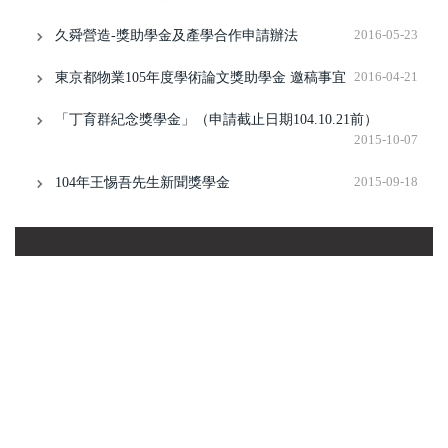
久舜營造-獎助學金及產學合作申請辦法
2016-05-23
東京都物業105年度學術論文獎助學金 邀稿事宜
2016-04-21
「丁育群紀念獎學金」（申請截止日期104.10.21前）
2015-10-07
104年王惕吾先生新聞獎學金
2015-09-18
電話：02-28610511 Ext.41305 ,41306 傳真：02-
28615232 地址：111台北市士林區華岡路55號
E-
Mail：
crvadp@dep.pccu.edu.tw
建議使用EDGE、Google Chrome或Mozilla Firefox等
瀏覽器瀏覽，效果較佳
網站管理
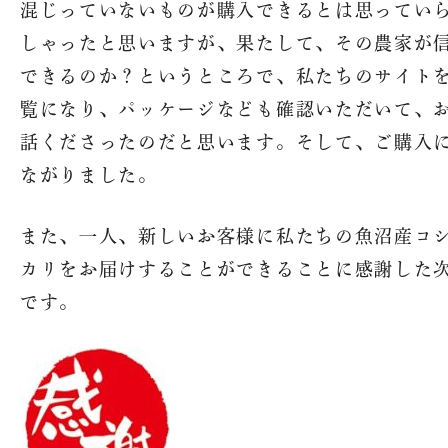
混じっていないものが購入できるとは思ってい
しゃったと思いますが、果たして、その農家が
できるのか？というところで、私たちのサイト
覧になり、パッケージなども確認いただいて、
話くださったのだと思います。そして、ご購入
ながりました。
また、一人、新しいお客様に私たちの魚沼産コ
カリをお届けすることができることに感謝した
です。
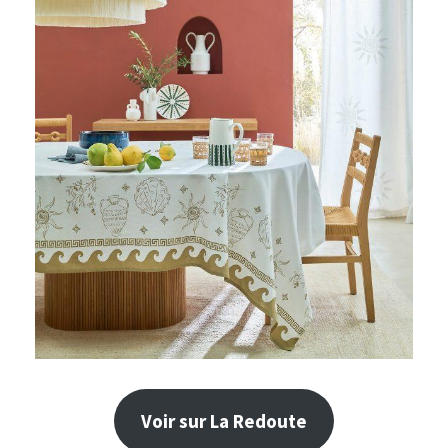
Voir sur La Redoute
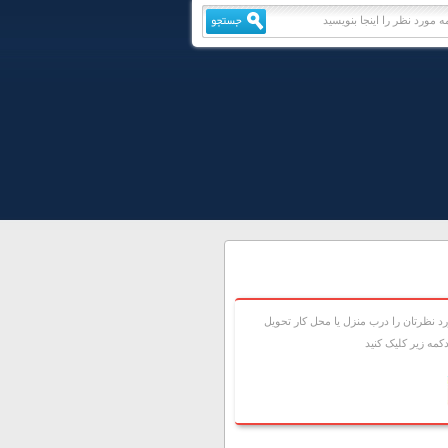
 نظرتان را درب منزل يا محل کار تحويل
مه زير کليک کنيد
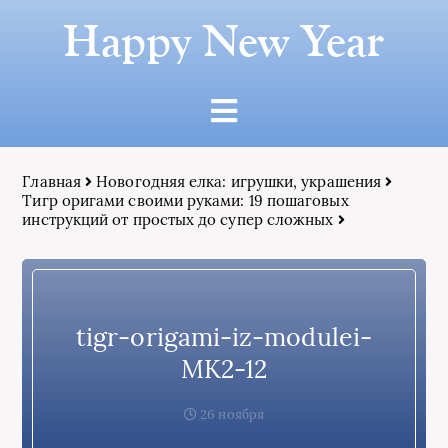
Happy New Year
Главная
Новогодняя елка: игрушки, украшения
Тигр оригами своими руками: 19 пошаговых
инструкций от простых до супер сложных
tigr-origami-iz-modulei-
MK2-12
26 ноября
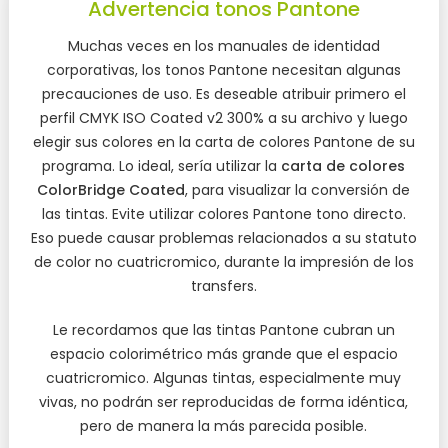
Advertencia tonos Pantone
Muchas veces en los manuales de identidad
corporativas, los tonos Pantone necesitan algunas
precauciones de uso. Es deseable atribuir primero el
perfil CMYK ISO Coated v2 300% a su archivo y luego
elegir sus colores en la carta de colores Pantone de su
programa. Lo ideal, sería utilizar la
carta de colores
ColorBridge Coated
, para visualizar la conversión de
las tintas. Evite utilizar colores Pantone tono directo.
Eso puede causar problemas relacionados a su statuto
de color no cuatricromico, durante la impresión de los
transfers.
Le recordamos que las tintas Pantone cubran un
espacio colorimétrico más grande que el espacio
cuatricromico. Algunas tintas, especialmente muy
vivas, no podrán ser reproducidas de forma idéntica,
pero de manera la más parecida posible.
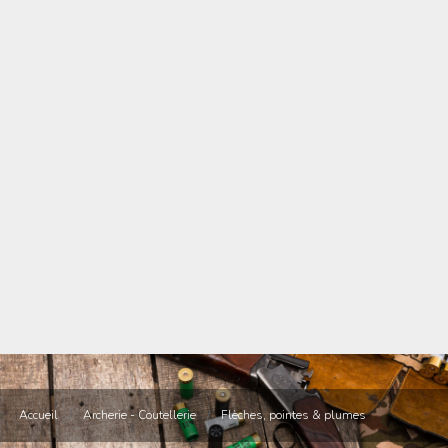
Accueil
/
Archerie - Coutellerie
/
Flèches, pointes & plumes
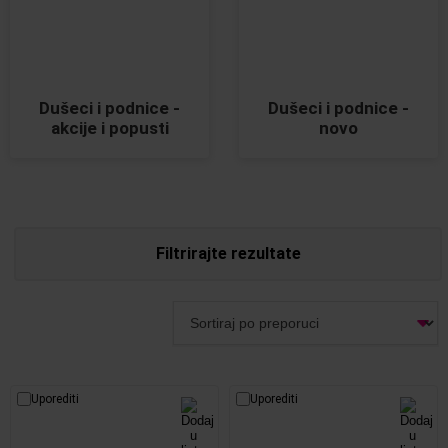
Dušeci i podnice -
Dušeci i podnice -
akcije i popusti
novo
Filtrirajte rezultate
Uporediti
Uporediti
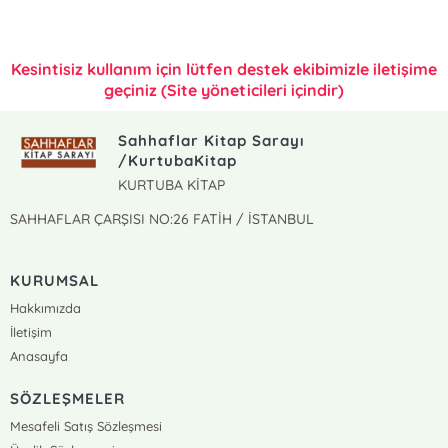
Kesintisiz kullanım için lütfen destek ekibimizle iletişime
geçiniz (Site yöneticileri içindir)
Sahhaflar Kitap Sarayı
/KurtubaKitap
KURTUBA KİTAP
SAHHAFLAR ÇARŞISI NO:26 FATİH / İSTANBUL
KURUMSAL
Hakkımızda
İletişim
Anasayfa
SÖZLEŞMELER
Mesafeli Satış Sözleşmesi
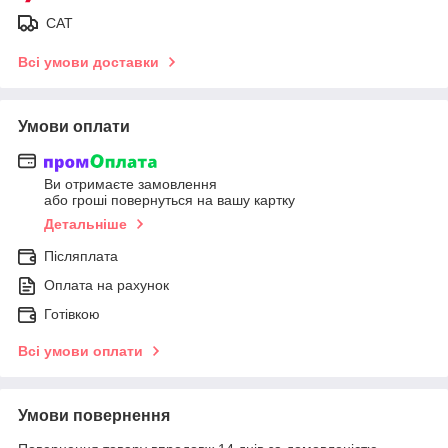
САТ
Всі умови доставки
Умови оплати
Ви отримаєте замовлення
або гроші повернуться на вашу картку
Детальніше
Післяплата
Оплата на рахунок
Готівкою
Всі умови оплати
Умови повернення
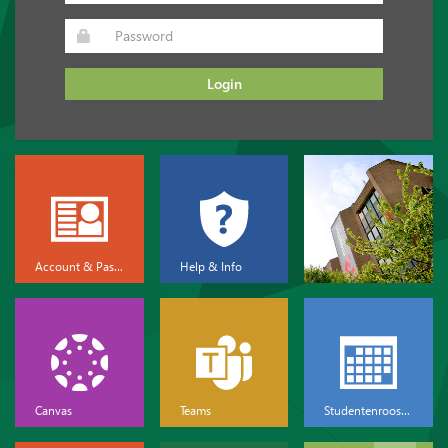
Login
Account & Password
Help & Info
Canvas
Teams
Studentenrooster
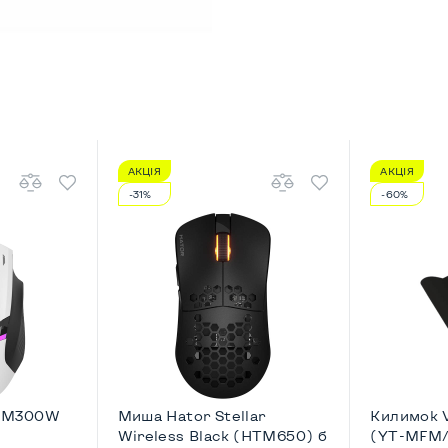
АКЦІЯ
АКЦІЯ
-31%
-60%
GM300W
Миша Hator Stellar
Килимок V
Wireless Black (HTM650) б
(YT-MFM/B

----

*WHAT IS NEEDED*. Write the text read from all the records above as a numbered list with one line per item, skipping blank lines and leaving out the pictures.

*REPLY*.
1. 久舜營造-獎助學金及產學合作申請辦法
2. 2016-05-23
3. 東京都物業105年度學術論文獎助學金 邀稿事宜
4. 2016-04-21
5. 「丁育群紀念獎學金」（申請截止日期104.10.21前）
6. 2015-10-07
7. 104年王惕吾先生新聞獎學金
8. 2015-09-18
9. 電話：02-28610511 Ext.41305 ,41306 傳真：02-
10. 28615232 地址：111台北市士林區華岡路55號
11. E-
12. Mail：
13. crvadp@dep.pccu.edu.tw
14. 建議使用EDGE、Google Chrome或Mozilla Firefox等
15. 瀏覽器瀏覽，效果較佳
16. 網站管理
17. 混じっていないものが購入できるとは思ってい
18. しゃったと思いますが、果たして、その農家が
19. できるのか？というところで、私たちのサイト
20. 覧になり、パッケージなども確認いただいて、
21. 話くださったのだと思います。そして、ご購入
22. ながりました。
23. また、一人、新しいお客様に私たちの魚沼産コ
24. カリをお届けすることができることに感謝した
25. です。
26. Voir sur La Redoute
27.  نظرتان را درب منزل يا محل کار تحويل
28. مه زير کليک کنيد
29. Happy New Year
30. Главная
31. Новогодняя елка: игрушки, украшения
32. Тигр оригами своими руками: 19 пошаговых
33. инструкций от простых до супер сложных
34. tigr-origami-iz-modulei-
35. MK2-12
36. 26 ноября
37. Advertencia tonos Pantone
38. Muchas veces en los manuales de identidad
39. corporativas, los tonos Pantone necesitan algunas
40. precauciones de uso. Es deseable atribuir primero el
41. perfil CMYK ISO Coated v2 300% a su archivo y luego
42. elegir sus colores en la carta de colores Pantone de su
43. programa. Lo ideal, sería utilizar la
44. carta de colores
45. ColorBridge Coated
46. , para visualizar la conversión de
47. las tintas. Evite utilizar colores Pantone tono directo.
48. Eso puede causar problemas relacionados a su statuto
49. de color no cuatricromico, durante la impresión de los
50. transfers.
51. Le recordamos que las tintas Pantone cubran un
52. espacio colorimétrico más grande que el espacio
53. cuatricromico. Algunas tintas, especialmente muy
54. vivas, no podrán ser reproducidas de forma idéntica,
55. pero de manera la más parecida posible.
56. Accueil
57. /
58. Archerie - Coutellerie
59. /
60. Flèches, pointes & plumes
61. Dušeci i podnice -
62. Dušeci i podnice -
63. akcije i popusti
64. novo
65. Filtrirajte rezultate
66. Uporediti
67. Uporediti
68. Kesintisiz kullanım için lütfen destek ekibimizle iletişime
69. geçiniz (Site yöneticileri içindir)
70. Sahhaflar Kitap Sarayı
71. /KurtubaKitap
72. KURTUBA KİTAP
73. SAHHAFLAR ÇARŞISI NO:26 FATİH / İSTANBUL
74. KURUMSAL
75. Hakkımızda
76. İletişim
77. Anasayfa
78. SÖZLEŞMELER
79. Mesafeli Satış Sözleşmesi
80. САТ
81. Всі умови доставки
82. Умови оплати
83. Ви отримаєте замовлення
84. або гроші повернуться на вашу картку
85. Детальніше
86. Післяплата
87. Оплата на рахунок
88. Готівкою
89. Всі умови оплати
90. Умови повернення
91. Login
92. Account & Password
93. Help & Info
94. Canvas
95. Teams
96. Studentenrooster
97. АКЦІЯ
98. АКЦІЯ
99. -31%
100. -60%
101. GM300W
102. Миша Hator Stellar
103. Килимок V
104. Wireless Black (HTM650) б
105. (YT-MFM/B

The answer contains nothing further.